Readers, it is with great pleasure that I welcome you to another year at Middlebury College. Do I really have any grounds to do this? No, not really. You’re back, I’m back, but I’m not your professor or anything, so do you really even care? Regardless, I’d still like to welcome all five of you to my column.

Welcoming aside, why this fine publication still allows me to write is beyond me; my last column was about driving people to McDonald’s. Like anything new, this year has brought about some changes. The car column is dead, and with it, so are the McDonalds runs. Long live the car column. So, I was tasked with coming up with a new column idea. Original and creative person that I am, I decided to take someone else’s idea. After another successful summer as a professional TV watcher and amateur microwave chef, I decided to shamelessly rip-off John Oliver’s Last Week Tonight. Hey, they say imitation is the sincerest form of flattery. My dad says it’s because I’m lazy. He’s wrong; I’m just efficient.

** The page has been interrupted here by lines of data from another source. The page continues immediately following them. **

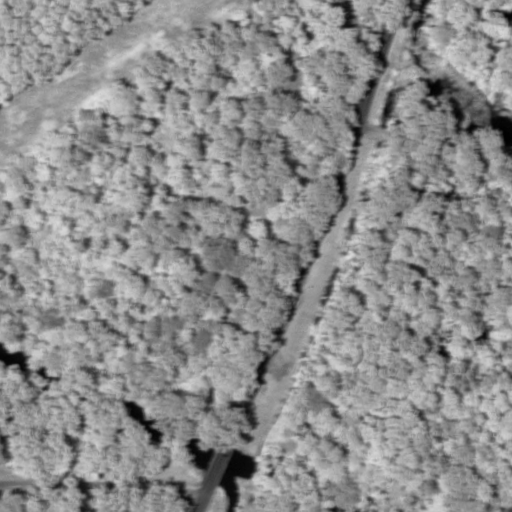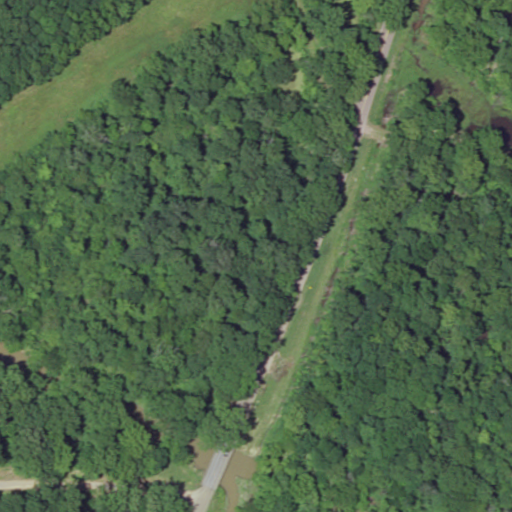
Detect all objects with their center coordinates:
road: (290, 255)
road: (98, 494)
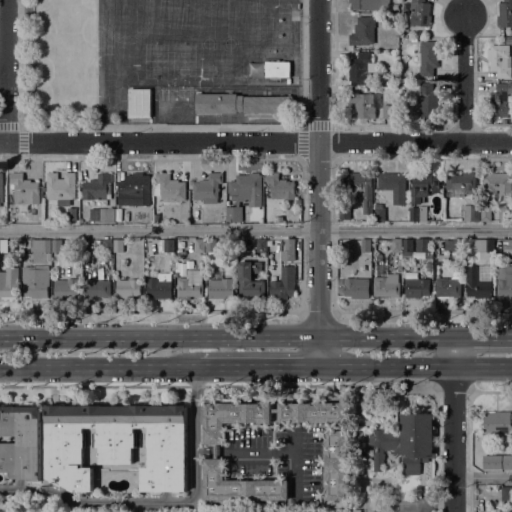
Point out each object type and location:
building: (368, 5)
building: (369, 5)
building: (419, 12)
building: (420, 13)
building: (504, 13)
building: (505, 14)
building: (361, 31)
building: (363, 31)
building: (508, 41)
road: (302, 48)
building: (427, 57)
building: (429, 57)
building: (499, 60)
building: (500, 60)
building: (360, 68)
building: (276, 69)
building: (277, 69)
building: (360, 69)
road: (4, 70)
road: (463, 78)
building: (499, 99)
building: (427, 100)
building: (499, 100)
building: (428, 101)
building: (138, 103)
building: (218, 103)
building: (218, 103)
building: (364, 103)
building: (364, 103)
building: (266, 104)
building: (267, 104)
building: (389, 111)
road: (301, 125)
road: (21, 128)
road: (256, 142)
road: (317, 168)
building: (461, 182)
building: (459, 183)
building: (1, 184)
building: (60, 185)
building: (392, 185)
building: (393, 185)
building: (497, 185)
building: (499, 185)
building: (0, 186)
building: (167, 186)
building: (280, 186)
building: (423, 186)
building: (423, 186)
building: (96, 187)
building: (97, 187)
building: (169, 187)
building: (206, 187)
building: (279, 187)
building: (23, 188)
building: (60, 188)
building: (245, 188)
building: (359, 188)
building: (23, 189)
building: (133, 190)
building: (134, 190)
building: (206, 190)
building: (355, 193)
building: (243, 194)
building: (297, 201)
building: (378, 211)
building: (469, 212)
building: (471, 212)
building: (343, 213)
building: (418, 213)
building: (100, 214)
building: (101, 214)
building: (232, 214)
building: (380, 214)
building: (486, 214)
building: (71, 216)
building: (156, 218)
building: (279, 218)
road: (256, 229)
building: (23, 242)
building: (269, 243)
building: (40, 244)
building: (454, 244)
building: (485, 244)
building: (507, 244)
building: (2, 245)
building: (3, 245)
building: (40, 245)
building: (56, 245)
building: (107, 245)
building: (118, 245)
building: (165, 245)
building: (167, 245)
building: (200, 245)
building: (204, 245)
building: (210, 245)
building: (259, 245)
building: (261, 245)
building: (288, 245)
building: (290, 245)
building: (365, 245)
building: (396, 245)
building: (422, 245)
building: (477, 245)
building: (407, 248)
building: (414, 248)
building: (249, 279)
building: (35, 281)
building: (250, 281)
building: (503, 281)
building: (34, 282)
building: (340, 282)
building: (477, 282)
building: (504, 282)
building: (477, 283)
building: (189, 284)
building: (282, 284)
building: (190, 285)
building: (67, 286)
building: (158, 286)
building: (159, 286)
building: (357, 286)
building: (385, 286)
building: (386, 286)
building: (7, 287)
building: (281, 287)
building: (416, 287)
building: (417, 287)
building: (446, 287)
building: (448, 287)
building: (8, 288)
building: (65, 288)
building: (96, 288)
building: (96, 288)
building: (126, 288)
building: (128, 288)
building: (219, 288)
building: (220, 288)
building: (355, 288)
building: (340, 290)
road: (152, 311)
road: (420, 311)
road: (317, 312)
road: (159, 336)
road: (385, 336)
road: (482, 336)
road: (318, 350)
road: (452, 350)
road: (256, 365)
road: (385, 365)
road: (482, 365)
road: (97, 366)
road: (218, 386)
road: (450, 386)
road: (488, 390)
building: (312, 413)
building: (230, 417)
building: (231, 417)
building: (496, 422)
building: (498, 423)
road: (452, 438)
building: (324, 439)
building: (19, 441)
building: (20, 441)
building: (415, 441)
building: (405, 442)
building: (116, 443)
building: (118, 444)
building: (382, 446)
road: (203, 451)
road: (267, 451)
building: (496, 461)
building: (497, 462)
building: (334, 464)
road: (294, 471)
road: (482, 477)
building: (239, 485)
building: (238, 486)
building: (506, 492)
building: (506, 492)
road: (163, 502)
building: (10, 503)
building: (1, 510)
building: (357, 510)
building: (2, 511)
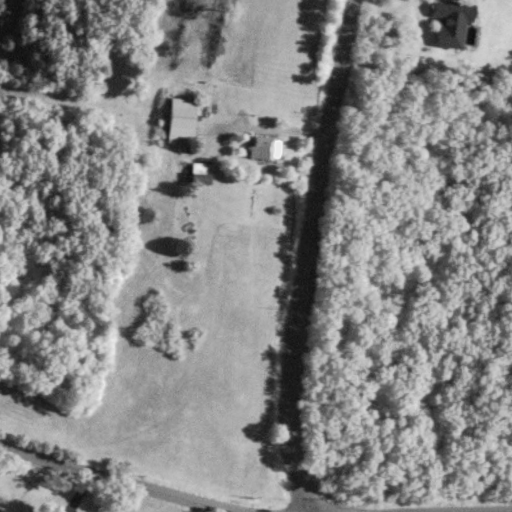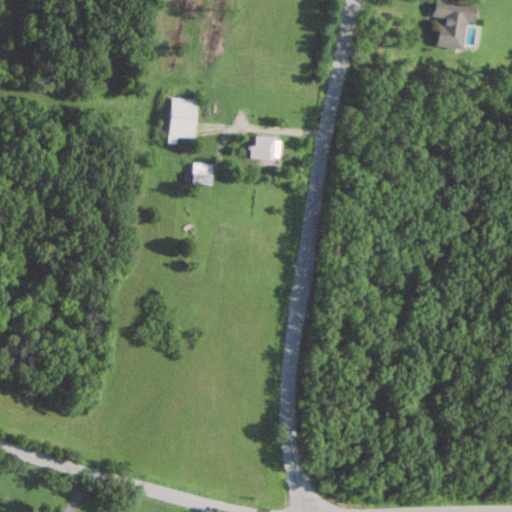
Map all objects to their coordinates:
building: (448, 20)
building: (180, 117)
building: (261, 145)
building: (200, 172)
road: (306, 258)
road: (122, 479)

Last Week Tonight runs a recurring segment descriptively titled “How Is This Still a Thing”, during which they question topics like daylight savings time (which is seriously the worst) and the Sports Illustrated Swimsuit Issue. Here at Midd, I often find myself asking the same question. I could be asking this question about big things such as our ever-increasing tuition, but naw, I ask this question about vegan riblets. Why? Because vegan riblets are the worst, that’s why. Proctor’s fruit and cheese quesadillas? Hogging study rooms? Lack of Proctor bowls? Bannerweb crashing? How are these still a thing? I’m all about tackling the big issues here in this column. Buckle up; this is going to be hard-hitting investigative journalism. I binge-watched The Newsroom this summer. Don’t worry, I’ve got this under control.

For example, let’s go back to my good friends, vegan riblets. I remember it like it was yesterday, one fine day two years ago, after waiting in the Ross lunch line for probably the lifetime of three generations of gnats, I got to the food. #blessed. After grabbing enough sweet potato fries to feed a family of four, I glanced at the next tray. Sweet! Ribs!

Wrong. Riblets. Through the line, I sat down to eat. Finished with the fries, I went for a huge bite of the “ribs.” At that moment I think I saw death (no exaggeration). Vegan riblets have a taste profile that can be best described as dog-foody and a texture somewhere between cardboard and foam home insulation. After just one bite I got the sense that if an atomic bomb ever hit The College all that would be left would be the Freeman International Center and the leftover vegan riblets.

My lunch was ruined. Vegan riblets are the worst. I know there are at least 37 better vegan meat alternatives, so why in the name of Ron Liebowitz are riblets still being served in the dining halls? This is an institutional tragedy. Vegan riblets, how are they still a thing?